> _WHAT THE TASK ASKS_
Go through the listing below and return each line that includes "Победы".

###

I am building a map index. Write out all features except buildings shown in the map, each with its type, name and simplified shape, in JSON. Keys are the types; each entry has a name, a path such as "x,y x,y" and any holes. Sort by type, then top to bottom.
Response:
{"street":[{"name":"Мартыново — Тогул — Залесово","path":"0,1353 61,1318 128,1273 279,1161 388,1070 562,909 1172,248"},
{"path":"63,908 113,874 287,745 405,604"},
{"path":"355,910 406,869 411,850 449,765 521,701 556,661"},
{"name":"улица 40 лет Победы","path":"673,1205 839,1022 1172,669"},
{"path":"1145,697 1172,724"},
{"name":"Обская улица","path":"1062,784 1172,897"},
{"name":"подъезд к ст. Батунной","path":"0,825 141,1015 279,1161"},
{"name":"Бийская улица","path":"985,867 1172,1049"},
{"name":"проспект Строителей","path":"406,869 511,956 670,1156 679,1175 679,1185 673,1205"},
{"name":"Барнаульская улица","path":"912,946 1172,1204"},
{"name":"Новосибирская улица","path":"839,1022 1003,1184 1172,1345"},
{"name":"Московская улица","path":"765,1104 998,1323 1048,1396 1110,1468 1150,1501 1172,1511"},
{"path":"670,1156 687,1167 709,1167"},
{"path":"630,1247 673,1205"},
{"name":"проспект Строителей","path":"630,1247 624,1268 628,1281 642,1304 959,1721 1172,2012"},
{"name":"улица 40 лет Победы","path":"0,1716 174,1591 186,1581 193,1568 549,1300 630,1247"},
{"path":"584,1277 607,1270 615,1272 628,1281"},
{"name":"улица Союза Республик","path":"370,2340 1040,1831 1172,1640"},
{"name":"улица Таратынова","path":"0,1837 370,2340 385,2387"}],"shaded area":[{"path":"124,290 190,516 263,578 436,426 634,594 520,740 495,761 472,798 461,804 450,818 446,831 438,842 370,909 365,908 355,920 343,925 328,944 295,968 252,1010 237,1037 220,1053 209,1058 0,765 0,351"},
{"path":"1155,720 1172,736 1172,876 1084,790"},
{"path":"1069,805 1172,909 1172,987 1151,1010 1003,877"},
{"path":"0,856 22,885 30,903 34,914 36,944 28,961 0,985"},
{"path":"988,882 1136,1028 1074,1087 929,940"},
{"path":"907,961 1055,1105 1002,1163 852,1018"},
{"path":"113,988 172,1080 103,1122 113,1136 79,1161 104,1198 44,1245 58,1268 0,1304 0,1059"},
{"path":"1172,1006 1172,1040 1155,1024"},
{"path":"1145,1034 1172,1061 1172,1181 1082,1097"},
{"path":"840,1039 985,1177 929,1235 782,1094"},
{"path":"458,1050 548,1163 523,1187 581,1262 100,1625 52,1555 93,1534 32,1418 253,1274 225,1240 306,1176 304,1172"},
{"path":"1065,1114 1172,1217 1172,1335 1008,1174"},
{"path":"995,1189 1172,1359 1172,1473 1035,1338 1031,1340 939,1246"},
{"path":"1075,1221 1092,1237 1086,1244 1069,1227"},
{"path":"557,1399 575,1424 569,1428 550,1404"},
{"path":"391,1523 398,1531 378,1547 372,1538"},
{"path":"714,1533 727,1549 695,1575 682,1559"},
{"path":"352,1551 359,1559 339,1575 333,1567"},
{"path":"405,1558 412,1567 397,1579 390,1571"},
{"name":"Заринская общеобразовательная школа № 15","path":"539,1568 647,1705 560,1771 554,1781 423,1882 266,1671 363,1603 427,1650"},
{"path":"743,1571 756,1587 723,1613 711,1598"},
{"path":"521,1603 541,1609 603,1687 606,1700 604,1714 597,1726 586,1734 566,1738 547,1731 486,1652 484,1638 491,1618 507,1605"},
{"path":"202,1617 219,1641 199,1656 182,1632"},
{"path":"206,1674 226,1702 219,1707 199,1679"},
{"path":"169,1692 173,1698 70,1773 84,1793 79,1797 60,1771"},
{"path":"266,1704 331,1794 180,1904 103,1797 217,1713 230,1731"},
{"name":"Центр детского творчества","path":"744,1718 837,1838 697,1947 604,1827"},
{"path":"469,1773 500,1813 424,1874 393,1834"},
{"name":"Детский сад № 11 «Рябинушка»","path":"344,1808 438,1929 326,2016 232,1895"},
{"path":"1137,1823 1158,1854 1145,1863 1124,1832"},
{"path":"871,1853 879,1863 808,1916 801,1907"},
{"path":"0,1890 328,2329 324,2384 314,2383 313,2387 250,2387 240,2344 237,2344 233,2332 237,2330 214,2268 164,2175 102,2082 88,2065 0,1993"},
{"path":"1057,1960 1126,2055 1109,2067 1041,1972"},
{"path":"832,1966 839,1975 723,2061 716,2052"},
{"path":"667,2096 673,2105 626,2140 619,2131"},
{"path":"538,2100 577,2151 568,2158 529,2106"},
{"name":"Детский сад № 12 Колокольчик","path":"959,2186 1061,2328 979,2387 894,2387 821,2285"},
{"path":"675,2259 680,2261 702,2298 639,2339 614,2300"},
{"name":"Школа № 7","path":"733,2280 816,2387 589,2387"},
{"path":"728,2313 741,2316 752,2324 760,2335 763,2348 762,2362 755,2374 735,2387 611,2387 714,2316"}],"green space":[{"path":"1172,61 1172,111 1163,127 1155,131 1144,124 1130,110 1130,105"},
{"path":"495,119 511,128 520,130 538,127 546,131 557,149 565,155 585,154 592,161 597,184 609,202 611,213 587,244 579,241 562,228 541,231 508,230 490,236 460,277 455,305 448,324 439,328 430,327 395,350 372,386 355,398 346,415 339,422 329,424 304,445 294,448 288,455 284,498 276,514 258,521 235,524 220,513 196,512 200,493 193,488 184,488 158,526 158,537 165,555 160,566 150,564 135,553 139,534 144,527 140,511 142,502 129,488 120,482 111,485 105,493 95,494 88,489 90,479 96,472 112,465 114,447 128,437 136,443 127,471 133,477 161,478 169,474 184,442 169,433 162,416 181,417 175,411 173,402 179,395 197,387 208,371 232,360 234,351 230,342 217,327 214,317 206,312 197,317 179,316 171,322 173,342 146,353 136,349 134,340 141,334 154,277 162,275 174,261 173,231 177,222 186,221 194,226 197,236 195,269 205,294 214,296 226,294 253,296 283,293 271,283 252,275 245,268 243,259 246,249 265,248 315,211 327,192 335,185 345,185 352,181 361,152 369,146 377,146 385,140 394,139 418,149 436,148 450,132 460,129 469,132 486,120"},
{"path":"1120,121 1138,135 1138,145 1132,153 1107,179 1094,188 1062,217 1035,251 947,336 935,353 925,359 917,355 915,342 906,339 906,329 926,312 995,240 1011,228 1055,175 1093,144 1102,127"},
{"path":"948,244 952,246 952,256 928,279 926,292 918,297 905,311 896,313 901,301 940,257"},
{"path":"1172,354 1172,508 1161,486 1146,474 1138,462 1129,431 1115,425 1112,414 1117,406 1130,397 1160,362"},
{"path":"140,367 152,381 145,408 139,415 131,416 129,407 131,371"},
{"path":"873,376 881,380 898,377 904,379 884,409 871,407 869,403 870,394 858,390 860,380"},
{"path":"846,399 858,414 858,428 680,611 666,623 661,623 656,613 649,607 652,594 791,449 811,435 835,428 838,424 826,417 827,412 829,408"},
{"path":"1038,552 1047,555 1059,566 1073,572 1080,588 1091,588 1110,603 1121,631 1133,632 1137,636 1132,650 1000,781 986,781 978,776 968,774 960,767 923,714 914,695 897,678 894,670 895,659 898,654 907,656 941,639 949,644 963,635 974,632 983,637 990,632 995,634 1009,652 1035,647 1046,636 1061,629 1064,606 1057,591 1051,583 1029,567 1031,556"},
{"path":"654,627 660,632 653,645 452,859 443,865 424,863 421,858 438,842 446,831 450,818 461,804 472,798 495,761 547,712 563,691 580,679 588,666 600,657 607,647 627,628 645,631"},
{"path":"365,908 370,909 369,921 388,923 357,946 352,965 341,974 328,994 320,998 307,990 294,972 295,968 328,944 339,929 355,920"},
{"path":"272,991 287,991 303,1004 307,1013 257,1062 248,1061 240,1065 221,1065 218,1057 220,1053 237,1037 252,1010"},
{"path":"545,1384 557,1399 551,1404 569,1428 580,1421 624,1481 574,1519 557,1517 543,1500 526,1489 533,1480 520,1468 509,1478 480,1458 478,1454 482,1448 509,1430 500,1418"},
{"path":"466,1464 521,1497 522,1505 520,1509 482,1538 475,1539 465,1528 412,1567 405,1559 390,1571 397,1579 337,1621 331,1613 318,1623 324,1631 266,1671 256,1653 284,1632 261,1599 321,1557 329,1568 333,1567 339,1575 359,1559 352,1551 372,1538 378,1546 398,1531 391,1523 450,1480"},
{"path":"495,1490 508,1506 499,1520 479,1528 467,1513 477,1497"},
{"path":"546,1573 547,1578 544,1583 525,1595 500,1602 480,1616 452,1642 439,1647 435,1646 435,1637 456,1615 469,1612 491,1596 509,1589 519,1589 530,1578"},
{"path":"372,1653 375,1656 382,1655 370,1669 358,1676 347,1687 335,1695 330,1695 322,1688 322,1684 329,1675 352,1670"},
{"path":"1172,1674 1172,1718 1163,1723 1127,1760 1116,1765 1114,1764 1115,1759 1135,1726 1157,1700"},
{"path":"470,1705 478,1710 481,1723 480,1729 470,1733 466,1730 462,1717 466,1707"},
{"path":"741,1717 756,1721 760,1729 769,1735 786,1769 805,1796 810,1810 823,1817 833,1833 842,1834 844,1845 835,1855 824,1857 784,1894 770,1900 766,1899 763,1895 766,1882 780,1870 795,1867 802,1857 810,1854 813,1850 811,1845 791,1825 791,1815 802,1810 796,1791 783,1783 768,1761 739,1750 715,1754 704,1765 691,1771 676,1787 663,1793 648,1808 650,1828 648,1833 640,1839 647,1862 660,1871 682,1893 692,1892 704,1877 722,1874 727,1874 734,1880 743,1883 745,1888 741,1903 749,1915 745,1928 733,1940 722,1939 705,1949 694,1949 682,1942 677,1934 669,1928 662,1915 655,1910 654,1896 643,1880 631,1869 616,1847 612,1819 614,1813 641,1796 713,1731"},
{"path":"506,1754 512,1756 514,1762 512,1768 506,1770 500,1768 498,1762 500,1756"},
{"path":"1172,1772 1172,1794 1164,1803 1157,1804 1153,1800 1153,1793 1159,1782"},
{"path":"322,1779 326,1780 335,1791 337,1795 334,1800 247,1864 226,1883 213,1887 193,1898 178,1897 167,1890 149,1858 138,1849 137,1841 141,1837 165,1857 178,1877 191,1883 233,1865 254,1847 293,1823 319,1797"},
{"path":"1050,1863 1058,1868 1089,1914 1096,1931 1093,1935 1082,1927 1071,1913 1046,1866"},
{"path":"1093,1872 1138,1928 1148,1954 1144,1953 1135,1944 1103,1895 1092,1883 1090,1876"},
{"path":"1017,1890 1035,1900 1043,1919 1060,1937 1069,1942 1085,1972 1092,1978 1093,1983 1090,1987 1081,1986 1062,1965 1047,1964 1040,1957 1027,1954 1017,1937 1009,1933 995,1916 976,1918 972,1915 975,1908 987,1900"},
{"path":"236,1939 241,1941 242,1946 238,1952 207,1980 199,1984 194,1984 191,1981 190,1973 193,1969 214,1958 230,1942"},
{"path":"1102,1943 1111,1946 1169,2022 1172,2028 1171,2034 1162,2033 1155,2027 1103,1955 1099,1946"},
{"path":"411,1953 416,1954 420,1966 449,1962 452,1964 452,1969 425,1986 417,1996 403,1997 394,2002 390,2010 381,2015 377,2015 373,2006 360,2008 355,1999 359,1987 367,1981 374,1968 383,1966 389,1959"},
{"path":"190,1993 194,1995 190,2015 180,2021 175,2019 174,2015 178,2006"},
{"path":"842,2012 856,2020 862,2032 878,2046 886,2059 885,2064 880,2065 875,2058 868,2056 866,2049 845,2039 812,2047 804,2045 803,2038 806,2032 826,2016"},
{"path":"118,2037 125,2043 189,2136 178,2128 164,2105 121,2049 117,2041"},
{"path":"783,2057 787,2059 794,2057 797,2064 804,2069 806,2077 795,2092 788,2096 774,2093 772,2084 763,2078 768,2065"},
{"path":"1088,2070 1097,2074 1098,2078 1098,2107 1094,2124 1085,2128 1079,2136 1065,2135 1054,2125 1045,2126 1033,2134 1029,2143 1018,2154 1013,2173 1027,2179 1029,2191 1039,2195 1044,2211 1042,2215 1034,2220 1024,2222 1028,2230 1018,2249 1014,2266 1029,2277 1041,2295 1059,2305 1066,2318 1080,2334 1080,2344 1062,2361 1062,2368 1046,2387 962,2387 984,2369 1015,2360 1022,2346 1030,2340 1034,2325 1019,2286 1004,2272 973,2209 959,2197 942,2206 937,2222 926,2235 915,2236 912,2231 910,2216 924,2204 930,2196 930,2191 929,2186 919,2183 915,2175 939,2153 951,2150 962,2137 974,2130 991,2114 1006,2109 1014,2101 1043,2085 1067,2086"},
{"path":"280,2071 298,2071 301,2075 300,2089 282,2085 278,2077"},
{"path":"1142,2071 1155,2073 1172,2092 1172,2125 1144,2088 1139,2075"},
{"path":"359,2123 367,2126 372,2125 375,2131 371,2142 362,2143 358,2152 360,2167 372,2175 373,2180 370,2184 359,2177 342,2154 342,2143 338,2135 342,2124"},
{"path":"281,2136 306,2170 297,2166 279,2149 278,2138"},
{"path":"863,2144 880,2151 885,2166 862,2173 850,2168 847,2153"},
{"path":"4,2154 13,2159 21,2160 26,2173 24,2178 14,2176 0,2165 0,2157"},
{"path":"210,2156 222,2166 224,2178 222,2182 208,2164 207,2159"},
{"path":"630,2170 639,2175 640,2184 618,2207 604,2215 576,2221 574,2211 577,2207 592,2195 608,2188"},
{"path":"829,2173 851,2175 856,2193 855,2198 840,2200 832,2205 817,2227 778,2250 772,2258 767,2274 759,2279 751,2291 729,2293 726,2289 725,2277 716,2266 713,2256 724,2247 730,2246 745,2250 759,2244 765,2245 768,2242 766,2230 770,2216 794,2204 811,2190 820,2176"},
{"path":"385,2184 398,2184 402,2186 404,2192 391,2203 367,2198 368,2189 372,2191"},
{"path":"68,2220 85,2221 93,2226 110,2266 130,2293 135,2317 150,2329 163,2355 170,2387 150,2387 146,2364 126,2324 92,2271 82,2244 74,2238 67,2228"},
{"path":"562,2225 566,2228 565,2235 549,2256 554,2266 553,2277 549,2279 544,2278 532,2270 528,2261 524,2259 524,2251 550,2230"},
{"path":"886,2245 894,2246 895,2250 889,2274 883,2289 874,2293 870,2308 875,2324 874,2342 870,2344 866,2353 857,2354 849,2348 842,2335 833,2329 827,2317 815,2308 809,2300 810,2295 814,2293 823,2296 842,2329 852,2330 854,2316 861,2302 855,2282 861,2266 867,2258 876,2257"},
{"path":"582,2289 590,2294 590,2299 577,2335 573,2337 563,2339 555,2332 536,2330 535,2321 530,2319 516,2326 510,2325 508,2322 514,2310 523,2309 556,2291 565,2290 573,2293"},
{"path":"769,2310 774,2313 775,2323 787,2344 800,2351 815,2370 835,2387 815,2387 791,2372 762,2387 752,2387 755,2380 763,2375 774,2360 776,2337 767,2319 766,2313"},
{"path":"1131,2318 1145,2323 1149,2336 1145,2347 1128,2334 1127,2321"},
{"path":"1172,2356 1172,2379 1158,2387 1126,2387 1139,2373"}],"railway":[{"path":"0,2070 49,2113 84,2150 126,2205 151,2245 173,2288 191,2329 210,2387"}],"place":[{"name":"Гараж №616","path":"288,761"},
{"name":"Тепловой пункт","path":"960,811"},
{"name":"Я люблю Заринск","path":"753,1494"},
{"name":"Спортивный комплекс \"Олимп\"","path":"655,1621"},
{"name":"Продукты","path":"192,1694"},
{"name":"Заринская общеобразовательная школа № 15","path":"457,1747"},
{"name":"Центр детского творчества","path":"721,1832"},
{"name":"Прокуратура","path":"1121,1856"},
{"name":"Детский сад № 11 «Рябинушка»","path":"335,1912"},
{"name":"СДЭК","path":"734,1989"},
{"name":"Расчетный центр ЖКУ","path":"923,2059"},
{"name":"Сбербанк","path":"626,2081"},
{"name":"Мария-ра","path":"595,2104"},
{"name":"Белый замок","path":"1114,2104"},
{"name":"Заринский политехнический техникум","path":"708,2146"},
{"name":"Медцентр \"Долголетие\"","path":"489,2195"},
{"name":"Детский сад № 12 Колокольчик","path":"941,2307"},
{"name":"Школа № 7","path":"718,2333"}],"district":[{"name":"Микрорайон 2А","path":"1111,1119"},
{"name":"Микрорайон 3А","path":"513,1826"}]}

###

> _SOLUTION TO THIS PROBLEM_
{"name":"улица 40 лет Победы","path":"673,1205 839,1022 1172,669"},
{"name":"улица 40 лет Победы","path":"0,1716 174,1591 186,1581 193,1568 549,1300 630,1247"},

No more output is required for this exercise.